Plano council members appear set for a decisive vote on a plan to guide development in the city’s Oak Point area, a guiding document for developers and city officials that has traveled a rocky path toward the finish line.

The Plano City Council on June 12 directed city staff to bring back the Envision Oak Point plan for a vote as early as the July 23 meeting. The decision came nearly a month after City Manager Bruce Glasscock initially withdrew the proposal from consideration, citing misinformation surrounding the plan and potentially “unresolvable” differences of opinion.

For more than a year, city of Plano officials gathered public input on the future of Oak Point, a 1-square-mile area east of US 75 that contains some of the city’s most prized public amenities as well as large tracts of undeveloped land and struggling shopping centers. City staff had crafted and tweaked the plan, which was intended in part to attract significant residential and mixed-use investment to a historically development-challenged area east of US 75.

“The purpose of a vision is to let those [developers]  who want to come here know that we clearly have an idea of what we want our community to look like,” Mayor Harry LaRosiliere said. “If we don’t have a vision, the capital and those who want to invest will go to the place where there is.”

A plan in flux


If the plan were to pass, development projects in Oak Point would still face a series of political hurdles tied to the city’s zoning process and the difficult-to-gauge interest from developers, according to Community Impact Newspaper interviews with city planning officials, council members and local property owners.

Under the plan, the city would attempt to guide residential development to include a denser mix of large-lot homes, townhouses and apartments than the area’s current development trajectory is expected to support, according to the city’s study. City officials anticipate the plan, which would promote the development of a mixed-use district near the Plano Event Center, would result in more than double the economic output than that of the default path.

But the increased number of apartments the plan calls for—2,020, up from a projection of 1,460 without the plan—has concerned some council members and local advocates who campaigned on limiting apartment growth in Plano.

Even the small-lot single-family housing proposed in the plan to the west and south of the event center has drawn the ire of local anti-apartment advocates, said Allan Samara, spokesperson for Plano Future. Samara’s group endorsed the candidacies of apartment-skeptical council members Anthony Ricciardelli and Rick Smith, and is publicly supporting Council Member Tom Harrison ahead of his November recall election.

“They’re rental-unit starter kits, as far as I’m concerned,” Samara said of the small-lot housing outlined in the plan.

At the council’s June meeting, Ricciardelli proposed that before the plan is brought back in July, the staff should amend it to allow for fewer residential units and a greater daytime office population. But the mayor discouraged the staff from making such changes before the plan is brought to a final vote.

Developers watch intently, quietly


Supporters of the plan on the council, including LaRosiliere and Rick Grady, said they believe the city could miss out on critical opportunities to develop Oak Point if the council fails to pass a unified vision for the area.

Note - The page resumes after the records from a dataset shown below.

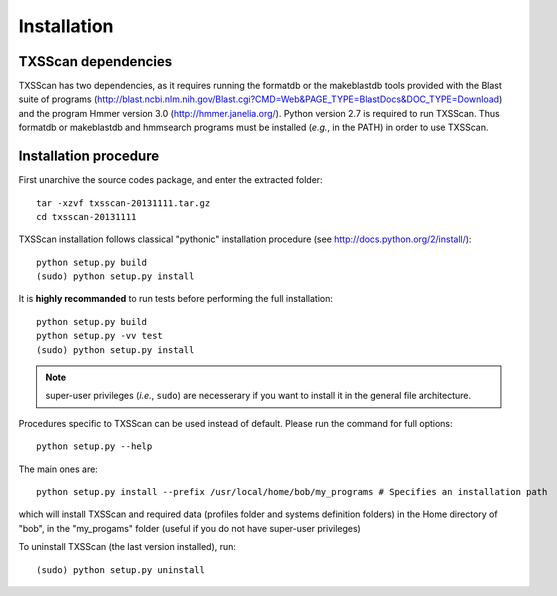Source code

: .. _installation:


************
Installation
************


TXSScan dependencies
====================
TXSScan has two dependencies, as it requires running the formatdb or the makeblastdb tools provided with the Blast suite of programs (http://blast.ncbi.nlm.nih.gov/Blast.cgi?CMD=Web&PAGE_TYPE=BlastDocs&DOC_TYPE=Download) and the program Hmmer version 3.0 (http://hmmer.janelia.org/). Python version 2.7 is required to run TXSScan. Thus formatdb or makeblastdb and hmmsearch programs must be installed (*e.g.*, in the PATH) in order to use TXSScan. 


Installation procedure
======================
First unarchive the source codes package, and enter the extracted folder::

  tar -xzvf txsscan-20131111.tar.gz
  cd txsscan-20131111
  
TXSScan installation follows classical "pythonic" installation procedure (see http://docs.python.org/2/install/)::

  python setup.py build
  (sudo) python setup.py install 

It is **highly recommanded** to run tests before performing the full installation::

  python setup.py build
  python setup.py -vv test 
  (sudo) python setup.py install 
  
.. note::
  super-user privileges (*i.e.*, ``sudo``) are necesserary if you want to install it in the general file architecture.
  
Procedures specific to TXSScan can be used instead of default. Please run the command for full options::

  python setup.py --help

The main ones are::
 
  python setup.py install --prefix /usr/local/home/bob/my_programs # Specifies an installation path

which will install TXSScan and required data (profiles folder and systems definition folders) in the Home directory of "bob", in the "my_progams" folder (useful if you do not have super-user privileges)

To uninstall TXSScan (the last version installed), run::

  (sudo) python setup.py uninstall 

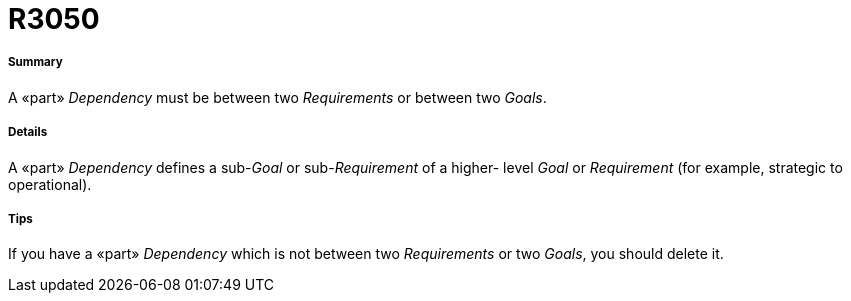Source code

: // Disable all captions for figures.
:!figure-caption:
// Path to the stylesheet files
:stylesdir: .

[[R3050]]

[[r3050]]
= R3050

[[Summary]]

[[summary]]
===== Summary

A «part» _Dependency_ must be between two _Requirements_ or between two _Goals_.

[[Details]]

[[details]]
===== Details

A «part» _Dependency_ defines a sub-_Goal_ or sub-_Requirement_ of a higher- level _Goal_ or _Requirement_ (for example, strategic to operational).

[[Tips]]

[[tips]]
===== Tips

If you have a «part» _Dependency_ which is not between two _Requirements_ or two _Goals_, you should delete it.


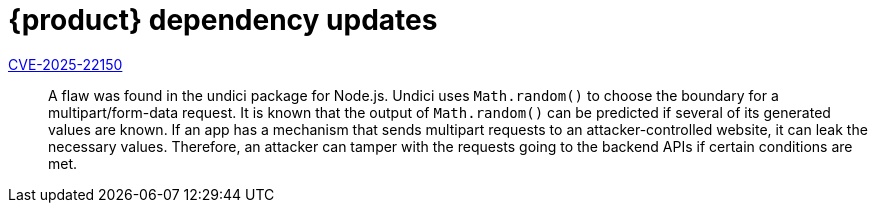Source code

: = {product} dependency updates

link:https://access.redhat.com/security/cve/CVE-2025-22150[CVE-2025-22150]::
A flaw was found in the undici package for Node.js. Undici uses `Math.random()` to choose the boundary for a multipart/form-data request. It is known that the output of `Math.random()` can be predicted if several of its generated values are known. If an app has a mechanism that sends multipart requests to an attacker-controlled website, it can leak the necessary values. Therefore, an attacker can tamper with the requests going to the backend APIs if certain conditions are met.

“Developers will look at [the plan]  and if they feel that it’s not something that Plano is willing to embrace, they will move on,” Grady said. “But they don’t return. They’ve then invested in some other place, location.”

At the heart of the city’s development hopes sits Lavon Farms, a family-owned dairy farm located near the Plano Event Center. For the city’s plans for a mixed-use area near the event center to come to fruition, the Moore family, which owns Lavon Farms, would have to develop the property or sell to an interested developer.

Todd Moore, who last year served as member of the Envision Oak Point stakeholder committee, said developers were watching the political process play out before committing to pursue projects, including on his property.

“They are all waiting on the [council’s]  input before they show the level of interest,” Moore wrote in an email before the council’s deliberations in June. “That’s the frustrating part. Good plan, great potential development. Unfortunately, a political environment that is not conducive to progress.”

One of the Oak Point area’s other most prominent properties, Plano Market Square Mall off Spring Creek Parkway, is an almost entirely abandoned indoor shopping center. Owner Matthew Lowe declined to comment.

Two developers who wrote letters to the city expressing interest in building single-family residential uses in Oak Point—Plano-based Greenbrick Partners and Darling Homes, which has offices in Frisco and Houston—also did not reply to requests for comment.

A third developer, Dallas-based Trammell Crow Co., told the city it was interested in an unspecified type of development in Oak Point, but declined to comment to Community Impact Newspaper. The company specializes in a number of development types, from office, health care and retail to mixed-use developments near transit hubs.

In addition to the public letters, the city has also received calls from developers asking where the Envision Oak Point plan stands, city Director of Planning Christina Day said. Day said she was unable to share the names of those developers, but added that city planning generally plays an integral role in whether developers are willing to commit to long-term projects.